Given $\mu$ finite Borel measure and $f:\mathbb{R}\to \mathbb{R}$ by $f(x)=\mu((-\infty,x])$. Prove that for all $c\in \mathbb{R}$: $$\int_{\mathbb{R}}[f(x+c)-f(x)]dx= c\mu(\mathbb{R}).$$
Actually, I've tried a lot of things, one of them is trying a lemma that says $\mu \times \mu(E)=\int \mu(E)d\mu(x)$ to get some inequality. I really don't know how to get something good in this exercise. Types?

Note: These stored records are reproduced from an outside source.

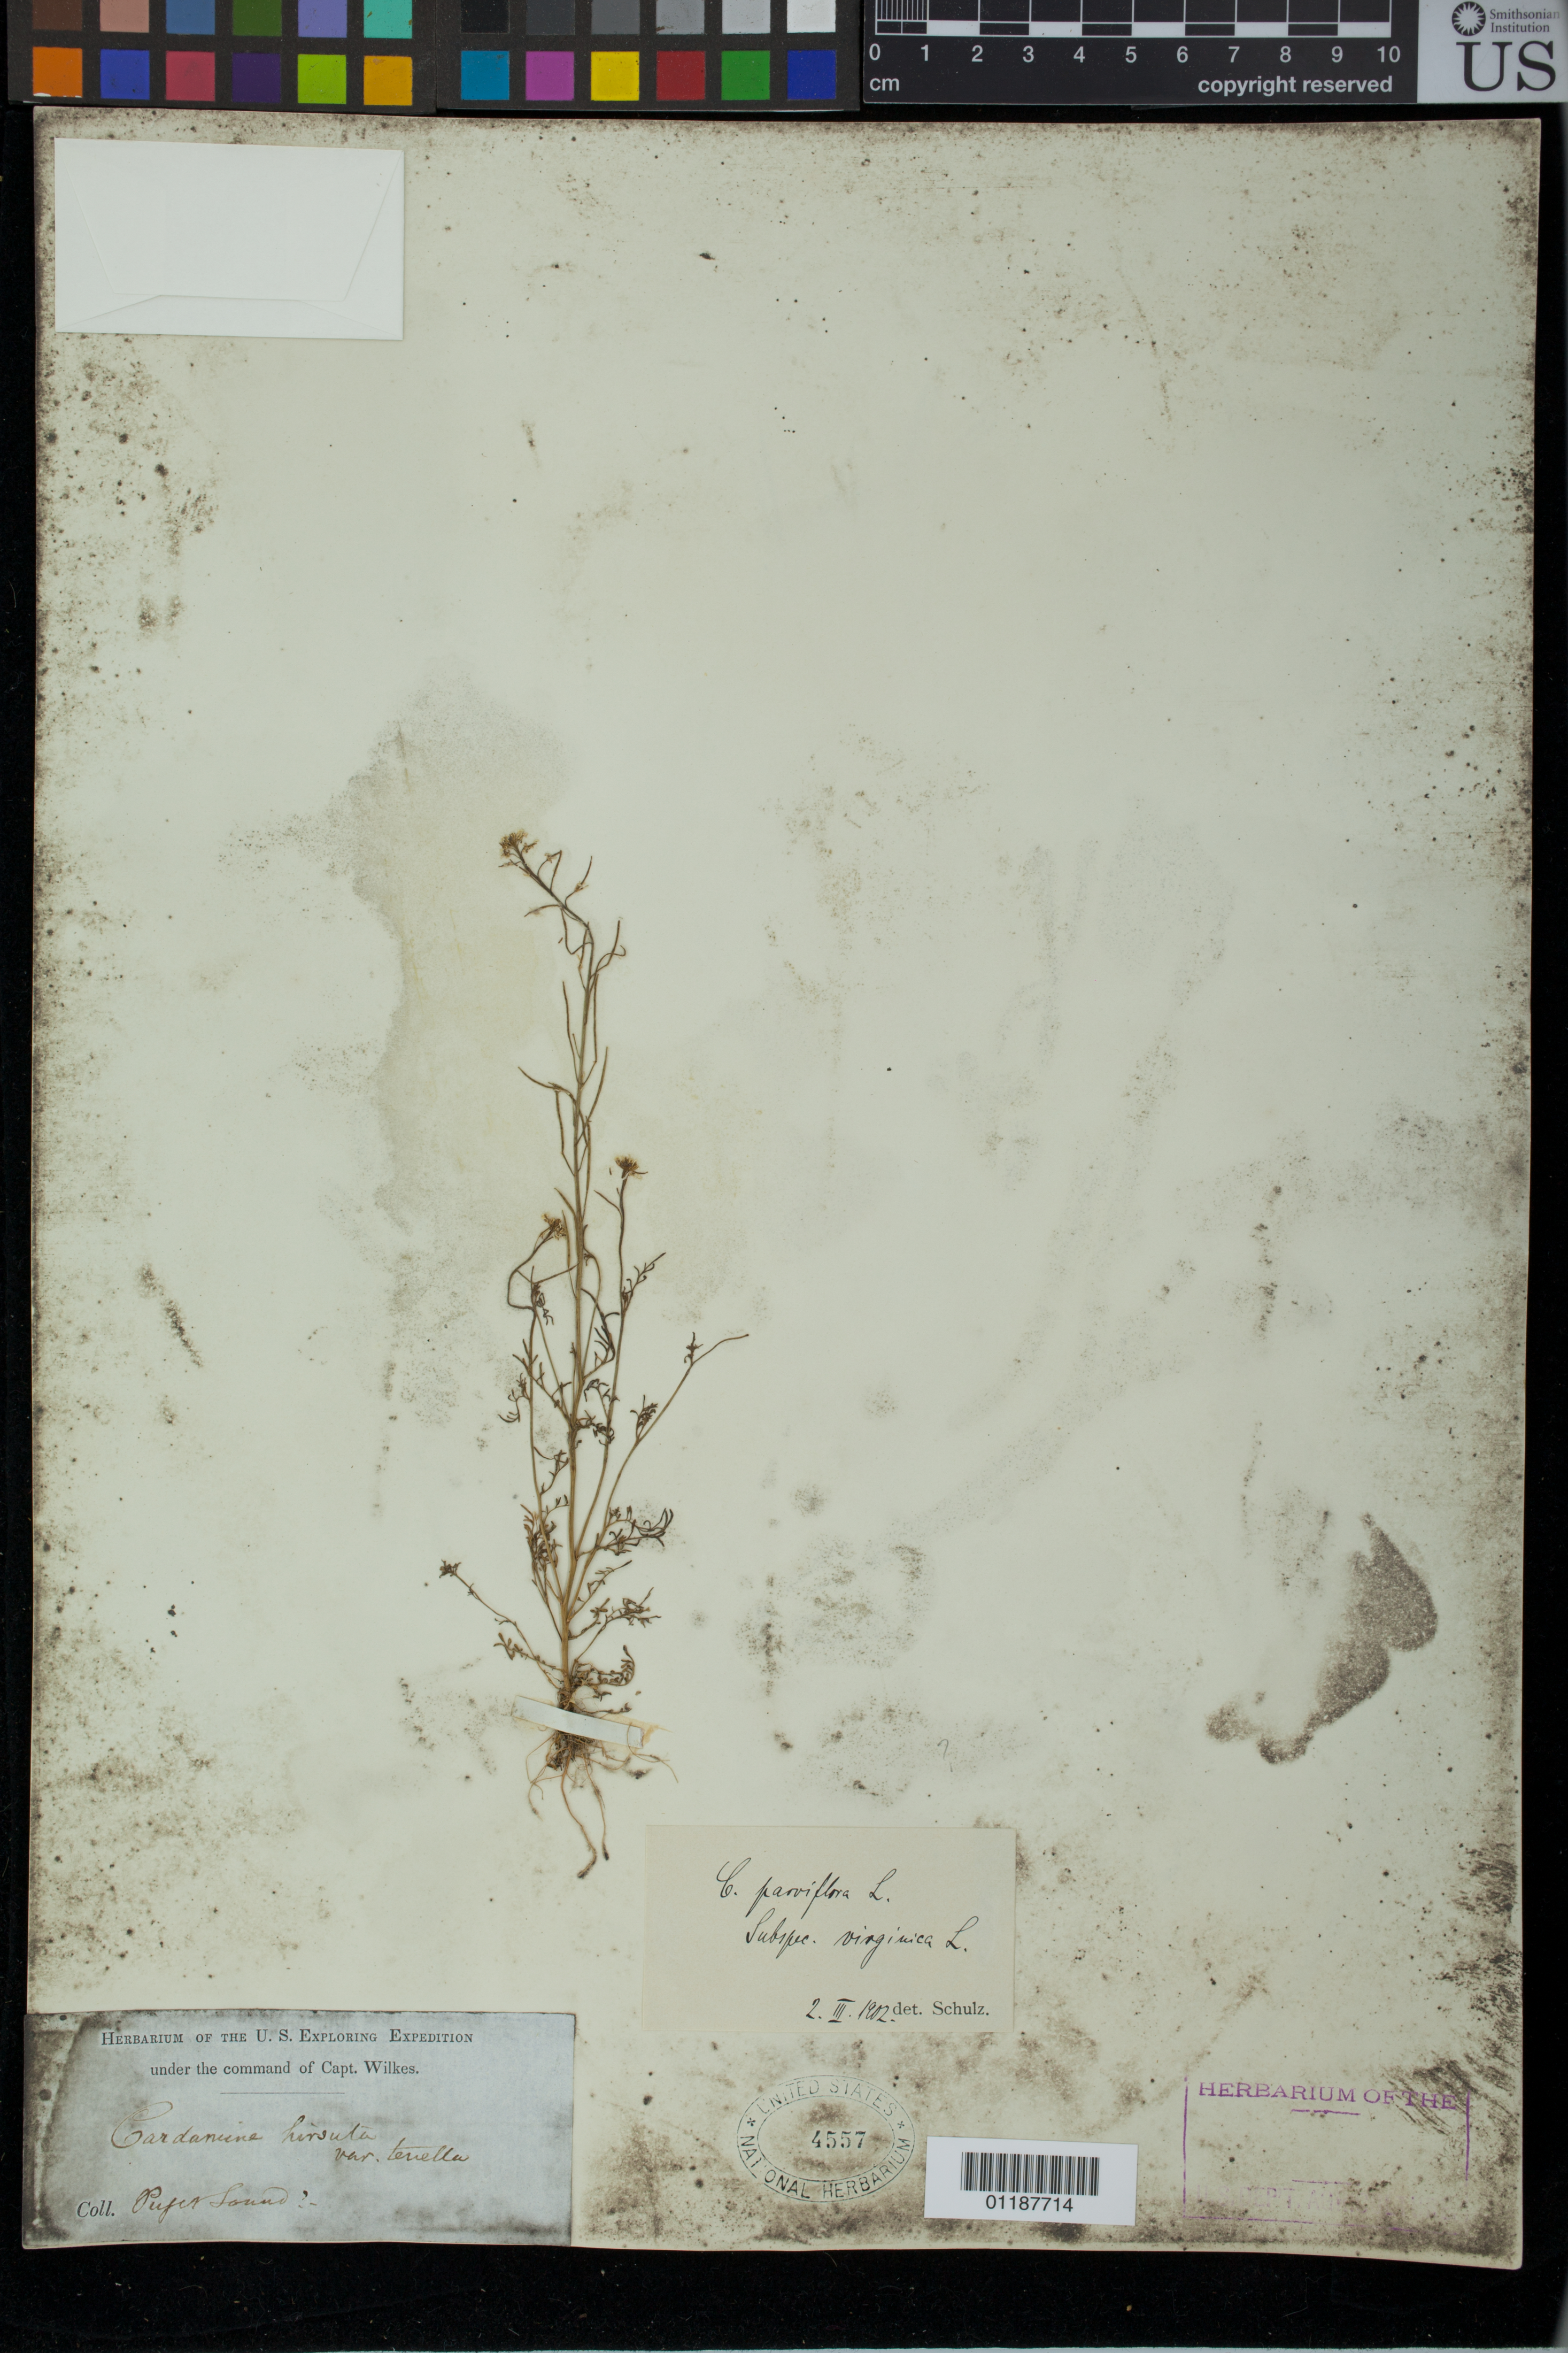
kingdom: Plantae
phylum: Tracheophyta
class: Magnoliopsida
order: Brassicales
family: Brassicaceae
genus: Cardamine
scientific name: Cardamine parviflora subsp. virginica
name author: (L.) O.E. Schulz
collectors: Wilkes Explor. Exped.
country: United States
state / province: Washington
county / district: King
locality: Puget Sound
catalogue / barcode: US 4557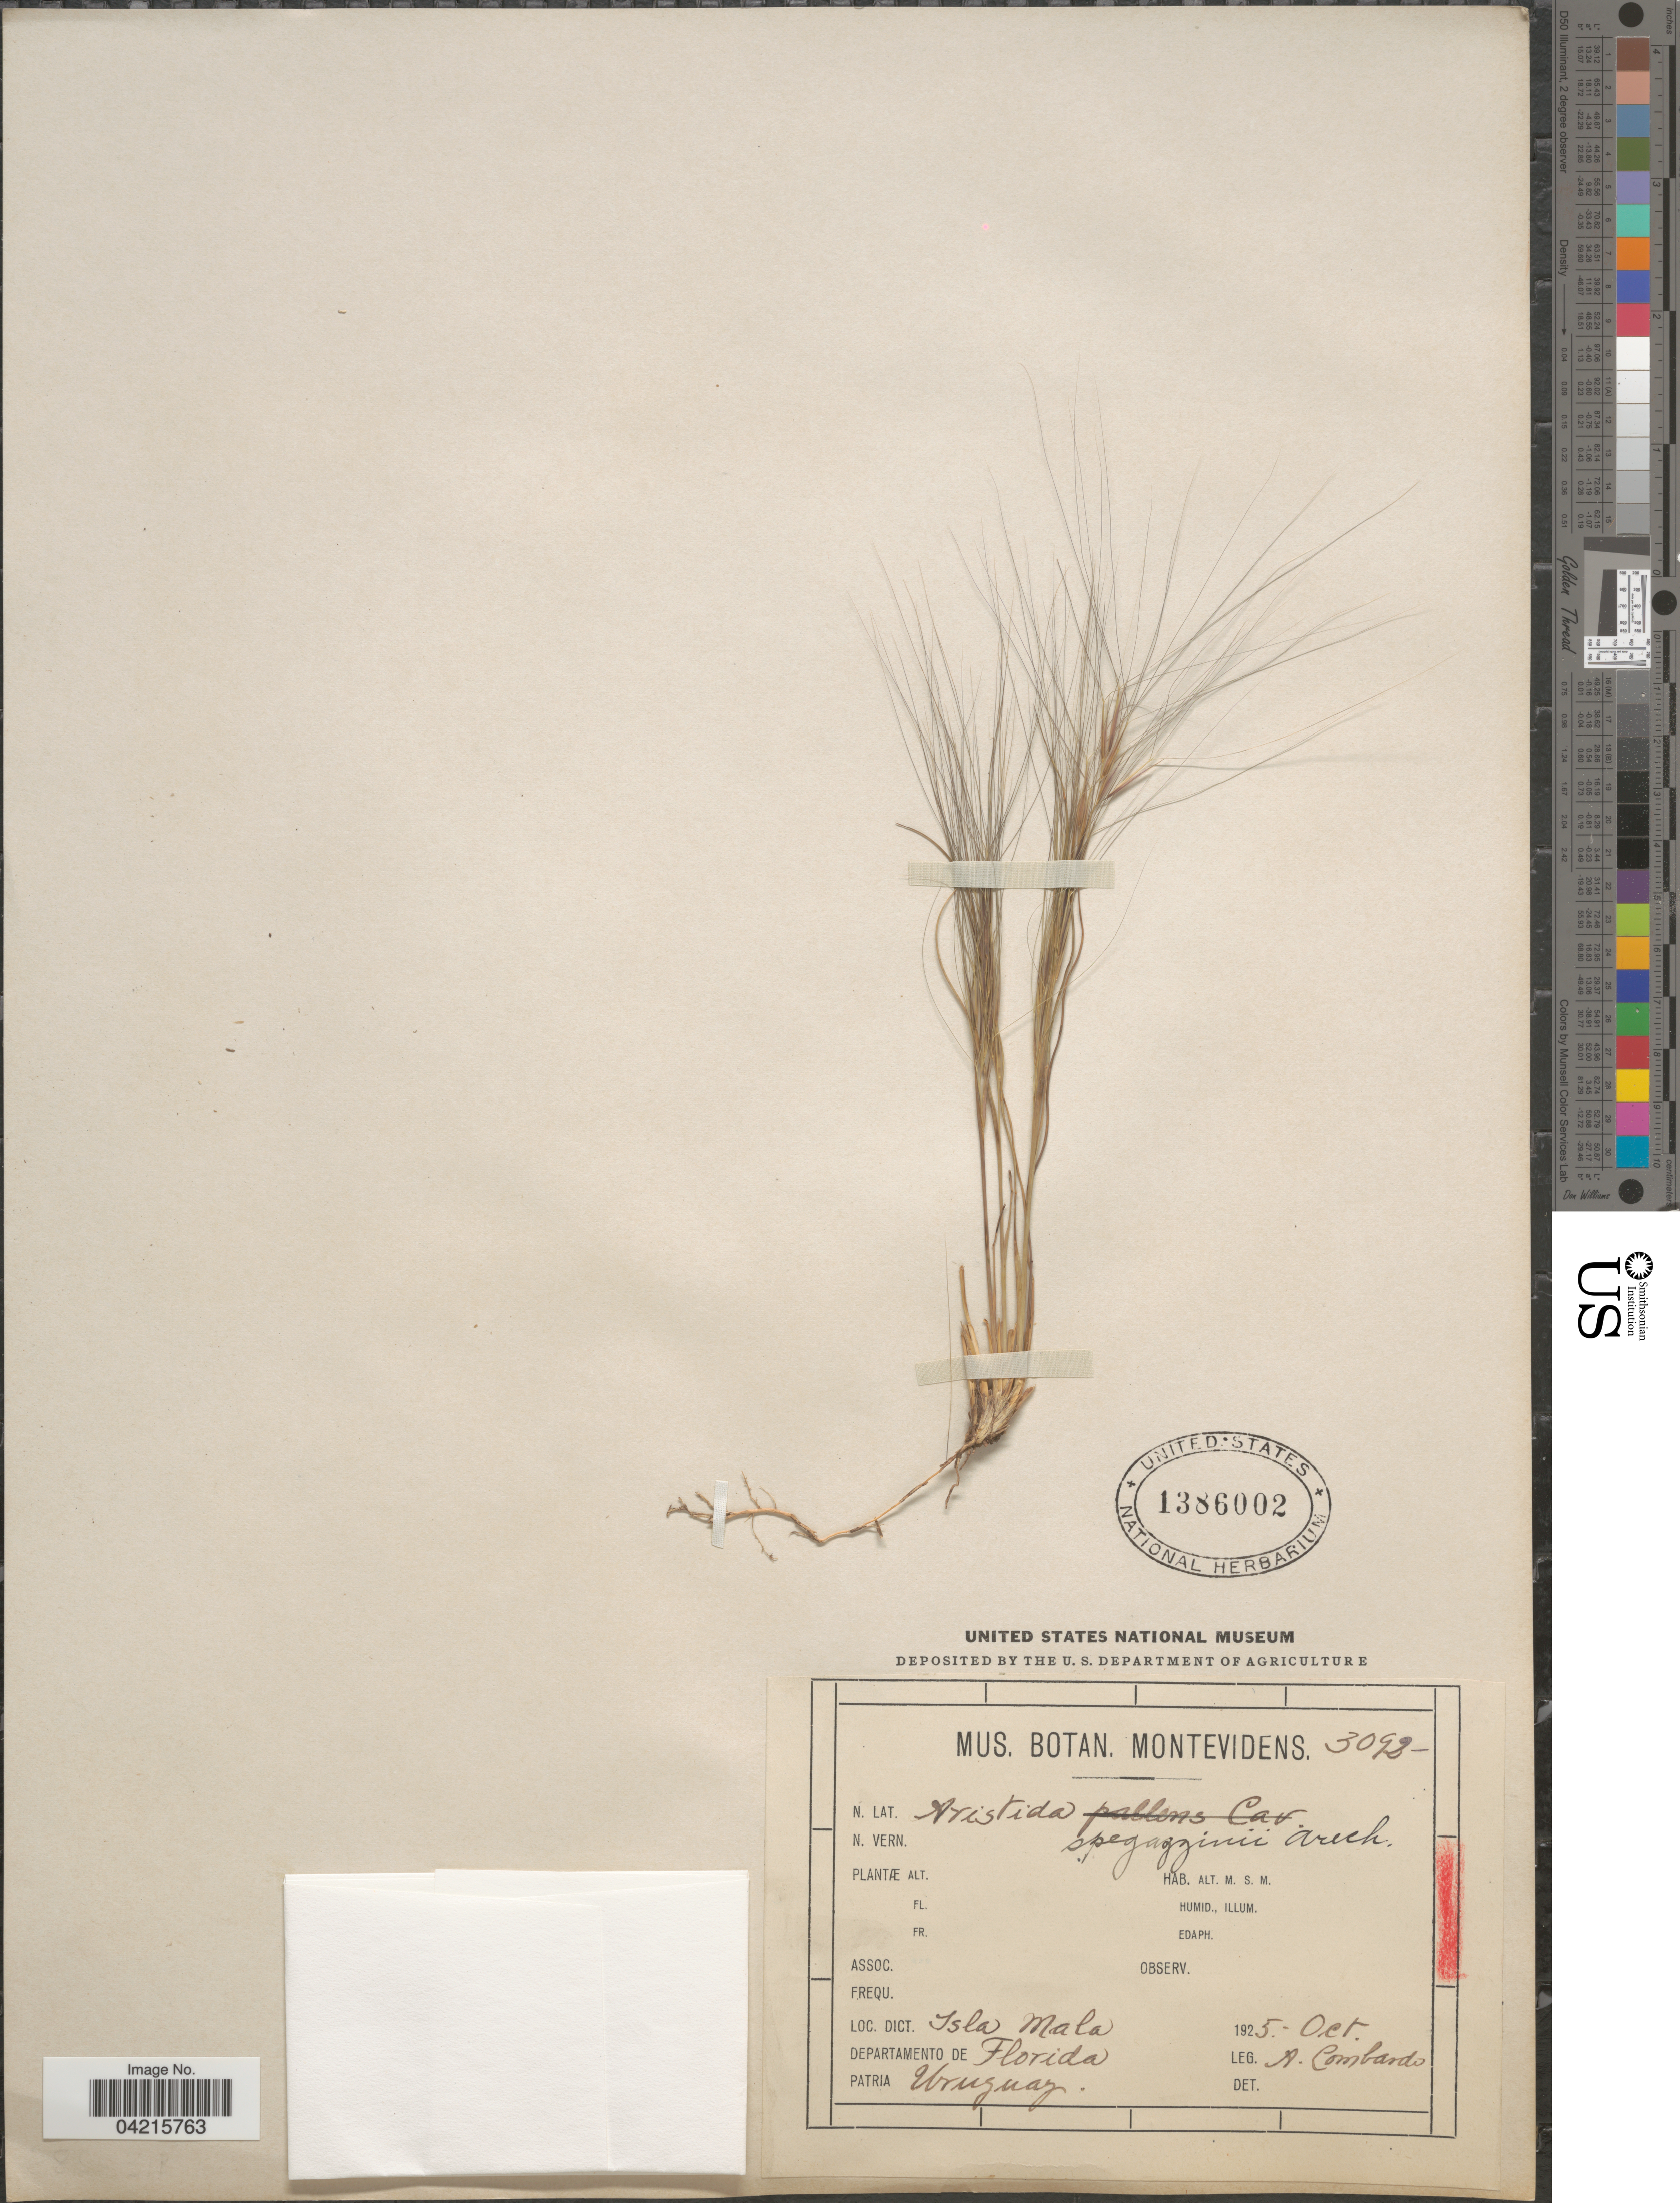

Since $f(x)=\int_{\mathbb{R}}\chi_{(-\infty,x]}(y)d\mu(y)$, let $g(x,y)=\chi_{(-\infty,x+c]}(y)-\chi_{(-\infty,x]}(y)$ is measurable and $$\int_{\mathbb{R}\times\mathbb{R}}|g(x,y)|dxd\mu(y)=c\mu(\mathbb{R})<\infty,$$ by use of Fubini's theorem we conclude that \begin{align*}\int_{\mathbb{R}}[f(x+c)-f(x)]dx &=\int_{\mathbb{R}}(\int_{\mathbb{R}}g(x,y)d\mu(y))dx=\int_{\mathbb{R}}(\int_{\mathbb{R}}g(x,y)dx)d\mu(y)\\ &=\int_{\mathbb{R}}cd\mu(y)=c\mu(\mathbb{R}). \end{align*}